Stored data:

======

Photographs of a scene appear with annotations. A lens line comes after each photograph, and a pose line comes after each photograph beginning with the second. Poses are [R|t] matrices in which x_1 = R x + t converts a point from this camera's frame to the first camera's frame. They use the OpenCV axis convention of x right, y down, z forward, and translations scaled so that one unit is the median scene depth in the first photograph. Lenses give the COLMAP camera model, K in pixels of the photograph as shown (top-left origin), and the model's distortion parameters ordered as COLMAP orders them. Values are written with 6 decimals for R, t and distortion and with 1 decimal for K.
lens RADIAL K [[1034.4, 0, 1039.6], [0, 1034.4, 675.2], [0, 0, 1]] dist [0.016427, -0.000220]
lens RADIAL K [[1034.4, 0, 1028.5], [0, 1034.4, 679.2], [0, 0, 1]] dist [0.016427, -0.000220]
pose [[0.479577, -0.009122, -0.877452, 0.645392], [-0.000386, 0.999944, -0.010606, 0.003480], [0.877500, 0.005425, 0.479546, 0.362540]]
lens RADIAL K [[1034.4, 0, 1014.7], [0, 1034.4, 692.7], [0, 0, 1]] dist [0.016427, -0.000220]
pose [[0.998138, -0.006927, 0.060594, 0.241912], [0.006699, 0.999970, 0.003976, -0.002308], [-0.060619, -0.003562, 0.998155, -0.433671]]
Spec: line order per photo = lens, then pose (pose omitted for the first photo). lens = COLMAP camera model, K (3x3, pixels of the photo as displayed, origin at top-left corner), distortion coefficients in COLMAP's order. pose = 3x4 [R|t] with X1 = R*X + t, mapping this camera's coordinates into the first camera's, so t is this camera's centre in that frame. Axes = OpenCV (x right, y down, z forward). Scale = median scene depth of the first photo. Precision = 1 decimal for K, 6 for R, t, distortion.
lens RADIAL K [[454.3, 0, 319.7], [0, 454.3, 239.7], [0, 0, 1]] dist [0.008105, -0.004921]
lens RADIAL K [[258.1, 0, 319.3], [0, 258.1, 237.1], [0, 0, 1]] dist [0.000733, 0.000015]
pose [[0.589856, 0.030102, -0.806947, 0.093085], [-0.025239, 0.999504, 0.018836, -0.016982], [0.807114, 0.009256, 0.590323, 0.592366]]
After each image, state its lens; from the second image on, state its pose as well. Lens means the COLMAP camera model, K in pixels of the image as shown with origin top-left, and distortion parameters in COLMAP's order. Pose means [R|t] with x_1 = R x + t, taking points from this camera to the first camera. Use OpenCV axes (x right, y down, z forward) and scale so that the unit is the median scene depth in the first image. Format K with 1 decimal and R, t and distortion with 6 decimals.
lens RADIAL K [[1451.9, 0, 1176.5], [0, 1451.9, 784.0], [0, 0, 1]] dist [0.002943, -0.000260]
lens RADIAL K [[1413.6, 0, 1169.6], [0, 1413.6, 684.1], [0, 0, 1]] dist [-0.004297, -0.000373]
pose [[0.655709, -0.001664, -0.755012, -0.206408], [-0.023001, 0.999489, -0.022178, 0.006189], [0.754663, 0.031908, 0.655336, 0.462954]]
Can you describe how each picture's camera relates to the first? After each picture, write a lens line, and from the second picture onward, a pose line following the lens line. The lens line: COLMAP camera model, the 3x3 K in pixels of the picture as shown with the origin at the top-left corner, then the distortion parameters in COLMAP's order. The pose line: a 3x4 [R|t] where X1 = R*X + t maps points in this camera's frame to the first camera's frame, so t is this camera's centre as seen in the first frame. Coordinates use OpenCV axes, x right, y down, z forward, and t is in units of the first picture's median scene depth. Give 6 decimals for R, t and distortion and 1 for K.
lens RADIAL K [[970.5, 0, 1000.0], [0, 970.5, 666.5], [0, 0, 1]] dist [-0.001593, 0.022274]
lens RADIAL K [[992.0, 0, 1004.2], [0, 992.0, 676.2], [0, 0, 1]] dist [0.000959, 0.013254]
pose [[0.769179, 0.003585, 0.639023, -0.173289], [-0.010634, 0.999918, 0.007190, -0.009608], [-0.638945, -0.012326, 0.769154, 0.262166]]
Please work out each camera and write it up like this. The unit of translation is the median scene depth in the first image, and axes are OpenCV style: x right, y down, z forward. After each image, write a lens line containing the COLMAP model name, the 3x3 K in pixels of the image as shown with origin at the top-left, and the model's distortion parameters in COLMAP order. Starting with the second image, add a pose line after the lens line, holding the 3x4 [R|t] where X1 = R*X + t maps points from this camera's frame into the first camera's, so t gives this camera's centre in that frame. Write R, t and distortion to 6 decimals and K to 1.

======

PROBLEM TO SOLVE: Could you repeat every record word for word?

WRITTEN REPLY:
Photographs of a scene appear with annotations. A lens line comes after each photograph, and a pose line comes after each photograph beginning with the second. Poses are [R|t] matrices in which x_1 = R x + t converts a point from this camera's frame to the first camera's frame. They use the OpenCV axis convention of x right, y down, z forward, and translations scaled so that one unit is the median scene depth in the first photograph. Lenses give the COLMAP camera model, K in pixels of the photograph as shown (top-left origin), and the model's distortion parameters ordered as COLMAP orders them. Values are written with 6 decimals for R, t and distortion and with 1 decimal for K.
lens RADIAL K [[1034.4, 0, 1039.6], [0, 1034.4, 675.2], [0, 0, 1]] dist [0.016427, -0.000220]
lens RADIAL K [[1034.4, 0, 1028.5], [0, 1034.4, 679.2], [0, 0, 1]] dist [0.016427, -0.000220]
pose [[0.479577, -0.009122, -0.877452, 0.645392], [-0.000386, 0.999944, -0.010606, 0.003480], [0.877500, 0.005425, 0.479546, 0.362540]]
lens RADIAL K [[1034.4, 0, 1014.7], [0, 1034.4, 692.7], [0, 0, 1]] dist [0.016427, -0.000220]
pose [[0.998138, -0.006927, 0.060594, 0.241912], [0.006699, 0.999970, 0.003976, -0.002308], [-0.060619, -0.003562, 0.998155, -0.433671]]
Spec: line order per photo = lens, then pose (pose omitted for the first photo). lens = COLMAP camera model, K (3x3, pixels of the photo as displayed, origin at top-left corner), distortion coefficients in COLMAP's order. pose = 3x4 [R|t] with X1 = R*X + t, mapping this camera's coordinates into the first camera's, so t is this camera's centre in that frame. Axes = OpenCV (x right, y down, z forward). Scale = median scene depth of the first photo. Precision = 1 decimal for K, 6 for R, t, distortion.
lens RADIAL K [[454.3, 0, 319.7], [0, 454.3, 239.7], [0, 0, 1]] dist [0.008105, -0.004921]
lens RADIAL K [[258.1, 0, 319.3], [0, 258.1, 237.1], [0, 0, 1]] dist [0.000733, 0.000015]
pose [[0.589856, 0.030102, -0.806947, 0.093085], [-0.025239, 0.999504, 0.018836, -0.016982], [0.807114, 0.009256, 0.590323, 0.592366]]
After each image, state its lens; from the second image on, state its pose as well. Lens means the COLMAP camera model, K in pixels of the image as shown with origin top-left, and distortion parameters in COLMAP's order. Pose means [R|t] with x_1 = R x + t, taking points from this camera to the first camera. Use OpenCV axes (x right, y down, z forward) and scale so that the unit is the median scene depth in the first image. Format K with 1 decimal and R, t and distortion with 6 decimals.
lens RADIAL K [[1451.9, 0, 1176.5], [0, 1451.9, 784.0], [0, 0, 1]] dist [0.002943, -0.000260]
lens RADIAL K [[1413.6, 0, 1169.6], [0, 1413.6, 684.1], [0, 0, 1]] dist [-0.004297, -0.000373]
pose [[0.655709, -0.001664, -0.755012, -0.206408], [-0.023001, 0.999489, -0.022178, 0.006189], [0.754663, 0.031908, 0.655336, 0.462954]]
Can you describe how each picture's camera relates to the first? After each picture, write a lens line, and from the second picture onward, a pose line following the lens line. The lens line: COLMAP camera model, the 3x3 K in pixels of the picture as shown with the origin at the top-left corner, then the distortion parameters in COLMAP's order. The pose line: a 3x4 [R|t] where X1 = R*X + t maps points in this camera's frame to the first camera's frame, so t is this camera's centre as seen in the first frame. Coordinates use OpenCV axes, x right, y down, z forward, and t is in units of the first picture's median scene depth. Give 6 decimals for R, t and distortion and 1 for K.
lens RADIAL K [[970.5, 0, 1000.0], [0, 970.5, 666.5], [0, 0, 1]] dist [-0.001593, 0.022274]
lens RADIAL K [[992.0, 0, 1004.2], [0, 992.0, 676.2], [0, 0, 1]] dist [0.000959, 0.013254]
pose [[0.769179, 0.003585, 0.639023, -0.173289], [-0.010634, 0.999918, 0.007190, -0.009608], [-0.638945, -0.012326, 0.769154, 0.262166]]
Please work out each camera and write it up like this. The unit of translation is the median scene depth in the first image, and axes are OpenCV style: x right, y down, z forward. After each image, write a lens line containing the COLMAP model name, the 3x3 K in pixels of the image as shown with origin at the top-left, and the model's distortion parameters in COLMAP order. Starting with the second image, add a pose line after the lens line, holding the 3x4 [R|t] where X1 = R*X + t maps points from this camera's frame into the first camera's, so t gives this camera's centre in that frame. Write R, t and distortion to 6 decimals and K to 1.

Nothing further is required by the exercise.